Assignment: Starting at the top of the data and ending with the line that holds "xe, đặc biệt", transcribe each line exactly; include both ends.

Dataset entries:
----

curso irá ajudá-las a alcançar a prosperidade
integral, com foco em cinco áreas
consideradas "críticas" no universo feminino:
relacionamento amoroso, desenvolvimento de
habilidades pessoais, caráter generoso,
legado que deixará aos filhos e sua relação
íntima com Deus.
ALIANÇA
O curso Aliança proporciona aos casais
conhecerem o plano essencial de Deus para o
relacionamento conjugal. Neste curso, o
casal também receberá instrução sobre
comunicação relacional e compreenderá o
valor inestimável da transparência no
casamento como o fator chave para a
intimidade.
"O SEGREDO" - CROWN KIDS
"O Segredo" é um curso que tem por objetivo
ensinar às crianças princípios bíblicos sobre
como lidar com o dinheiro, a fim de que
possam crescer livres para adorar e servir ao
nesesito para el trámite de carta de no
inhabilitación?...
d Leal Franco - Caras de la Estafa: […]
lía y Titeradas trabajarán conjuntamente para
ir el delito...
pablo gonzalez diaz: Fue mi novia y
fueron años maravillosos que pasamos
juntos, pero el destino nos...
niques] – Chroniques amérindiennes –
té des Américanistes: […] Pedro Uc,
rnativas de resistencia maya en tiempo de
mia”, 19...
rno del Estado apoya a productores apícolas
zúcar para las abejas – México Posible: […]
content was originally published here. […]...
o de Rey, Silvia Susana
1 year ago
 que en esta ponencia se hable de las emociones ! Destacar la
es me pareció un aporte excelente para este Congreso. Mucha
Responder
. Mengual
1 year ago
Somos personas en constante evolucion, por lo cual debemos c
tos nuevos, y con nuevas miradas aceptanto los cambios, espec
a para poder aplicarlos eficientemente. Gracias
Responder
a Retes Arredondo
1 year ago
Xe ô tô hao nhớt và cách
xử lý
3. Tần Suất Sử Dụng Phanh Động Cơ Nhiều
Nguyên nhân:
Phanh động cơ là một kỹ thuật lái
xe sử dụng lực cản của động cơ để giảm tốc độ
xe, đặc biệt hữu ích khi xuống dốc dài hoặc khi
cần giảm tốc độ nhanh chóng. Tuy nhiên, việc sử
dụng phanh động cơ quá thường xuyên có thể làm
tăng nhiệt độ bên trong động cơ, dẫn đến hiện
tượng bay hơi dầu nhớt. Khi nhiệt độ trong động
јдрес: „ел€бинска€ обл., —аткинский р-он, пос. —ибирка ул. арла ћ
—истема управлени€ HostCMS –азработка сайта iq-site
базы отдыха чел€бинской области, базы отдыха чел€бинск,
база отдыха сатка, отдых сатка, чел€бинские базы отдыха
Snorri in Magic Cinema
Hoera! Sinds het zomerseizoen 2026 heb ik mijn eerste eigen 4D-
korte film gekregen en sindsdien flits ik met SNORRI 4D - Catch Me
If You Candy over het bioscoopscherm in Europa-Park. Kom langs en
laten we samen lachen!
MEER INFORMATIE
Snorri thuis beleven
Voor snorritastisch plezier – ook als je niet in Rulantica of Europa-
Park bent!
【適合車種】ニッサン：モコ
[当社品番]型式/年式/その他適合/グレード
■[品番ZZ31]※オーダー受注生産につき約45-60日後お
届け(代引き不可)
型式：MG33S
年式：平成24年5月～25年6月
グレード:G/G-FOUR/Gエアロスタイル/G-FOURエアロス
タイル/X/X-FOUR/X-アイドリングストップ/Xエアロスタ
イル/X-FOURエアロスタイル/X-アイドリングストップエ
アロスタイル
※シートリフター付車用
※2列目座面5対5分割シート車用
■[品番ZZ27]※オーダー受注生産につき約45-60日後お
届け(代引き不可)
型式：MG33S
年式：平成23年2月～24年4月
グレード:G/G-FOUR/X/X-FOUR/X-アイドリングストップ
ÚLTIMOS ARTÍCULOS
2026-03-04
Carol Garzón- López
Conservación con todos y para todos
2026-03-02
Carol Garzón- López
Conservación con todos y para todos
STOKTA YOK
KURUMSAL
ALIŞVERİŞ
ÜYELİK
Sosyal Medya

----

Answer section:
curso irá ajudá-las a alcançar a prosperidade
integral, com foco em cinco áreas
consideradas "críticas" no universo feminino:
relacionamento amoroso, desenvolvimento de
habilidades pessoais, caráter generoso,
legado que deixará aos filhos e sua relação
íntima com Deus.
ALIANÇA
O curso Aliança proporciona aos casais
conhecerem o plano essencial de Deus para o
relacionamento conjugal. Neste curso, o
casal também receberá instrução sobre
comunicação relacional e compreenderá o
valor inestimável da transparência no
casamento como o fator chave para a
intimidade.
"O SEGREDO" - CROWN KIDS
"O Segredo" é um curso que tem por objetivo
ensinar às crianças princípios bíblicos sobre
como lidar com o dinheiro, a fim de que
possam crescer livres para adorar e servir ao
nesesito para el trámite de carta de no
inhabilitación?...
d Leal Franco - Caras de la Estafa: […]
lía y Titeradas trabajarán conjuntamente para
ir el delito...
pablo gonzalez diaz: Fue mi novia y
fueron años maravillosos que pasamos
juntos, pero el destino nos...
niques] – Chroniques amérindiennes –
té des Américanistes: […] Pedro Uc,
rnativas de resistencia maya en tiempo de
mia”, 19...
rno del Estado apoya a productores apícolas
zúcar para las abejas – México Posible: […]
content was originally published here. […]...
o de Rey, Silvia Susana
1 year ago
 que en esta ponencia se hable de las emociones ! Destacar la
es me pareció un aporte excelente para este Congreso. Mucha
Responder
. Mengual
1 year ago
Somos personas en constante evolucion, por lo cual debemos c
tos nuevos, y con nuevas miradas aceptanto los cambios, espec
a para poder aplicarlos eficientemente. Gracias
Responder
a Retes Arredondo
1 year ago
Xe ô tô hao nhớt và cách
xử lý
3. Tần Suất Sử Dụng Phanh Động Cơ Nhiều
Nguyên nhân:
Phanh động cơ là một kỹ thuật lái
xe sử dụng lực cản của động cơ để giảm tốc độ
xe, đặc biệt hữu ích khi xuống dốc dài hoặc khi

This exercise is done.